Брожу словно в тумане, не смотрю по сторонам, словно вокруг меня нет ничего. В глаза бросается что-то большое и желтое. У дома профессора Рассела стоит машина «скорой помощи»: два медработника выкатывают из фургона Оуэна в инвалидной коляске и везут в дом. Оуэн выглядит совсем крошечной, иссохшей бледной тенью, из носа у него торчит пластиковая трубка.
– Господи, – подбегаю к Джону, который пытается заговорить с Оуэном и положить руку ему на плечо (его попытки настойчиво прекращают врачи «скорой помощи»). – Что случилось?
– Оуэну стало хуже, – тихо и просто отвечает Джон. Что-то в его голосе сразу предупреждает: «Даже не пытайтесь спрашивать у меня «Когда?» и «Почему?»!»
– Мне очень жаль, – шепчу я. – Если я могу что-нибудь два вас сделать…
Умолкаю. Как же пусто и фальшиво звучат эти слова. Мы все их произносим, когда у кого-то случается горе. Но что стоит за этими словами? Что они значат?
– Вы очень добры, – кивает Джон, и уголки его губ слегка приподнимаются. – Очень добры.
Он следует за медиками и Оуэном в дом. Я молча стою и наблюдаю за ними. Не хочу быть любопытной соседкой, которой все нужно знать, но и черствой теткой, которая отворачивается от людей в беде, быть тоже не хочу.
И тут внезапно понимаю: я знаю, чем могу им помочь!
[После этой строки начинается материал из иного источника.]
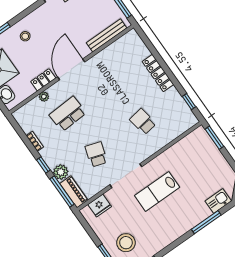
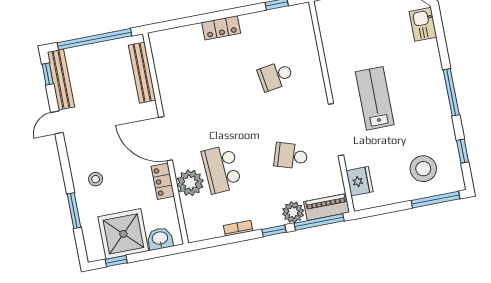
locker: (158, 73) -> (221, 28), width x0.66
plant: (44, 97) -> (190, 183), width x1.87, depth x1.87
lab bench: (157, 191) -> (375, 98), turned 180
window: (206, 222) -> (451, 92), moved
Спешу домой, бросаюсь в тихую, пустующую кухню, распахиваю дверь холодильника и начинаю там копаться. Недавно мы сделали большой заказ в онлайн-супермаркете, так что холодильник забит до отказа. А я сейчас меньше всего на свете хочу есть.
Нагружаю на поднос свиной окорок, баночку гуакамоле[47], несколько спелых груш, два замороженных французских багета (восемь минут в духовке, и у вас ароматный дышащий хлеб), пакетик орешков, оставшийся с Рождества, и плитку шоколада. Беру в руки поднос и, осторожно балансируя на мысочках, чтобы не опрокинуть его, медленно двигаюсь к дому Джона и Оуэна. «Скорая» уехала. Все вокруг кажется тихим, недвижным.
Стоит ли мне беспокоить Джона? Может, лучше просто оставить поднос на пороге? Нет, Джон может и не заметить подноса, а ночью продукты наверняка растерзают еноты.
Осторожно звоню в дверь и придаю своему лицу самое извиняющееся выражение. Джон открывает: у него красные глаза, лицо осунувшееся. Мое сердце пропускает глухой удар. Напрасно я все это затеяла. Надо уважать частную жизнь своих соседей. Но я уже здесь. Откашливаюсь и хрипло говорю:
– Я подумала, может вам понадобится… Тут немного еды…
– Ох, дорогая, – лицо его на мгновение светлеет. – Вы так добры.
– Мне занести поднос внутрь?
Осторожно проношу продукты в полумрак дома, чтобы не потревожить Оуэна, но Джон кивает в сторону закрытой двери в гостиную и шепчет: «Он отдыхает».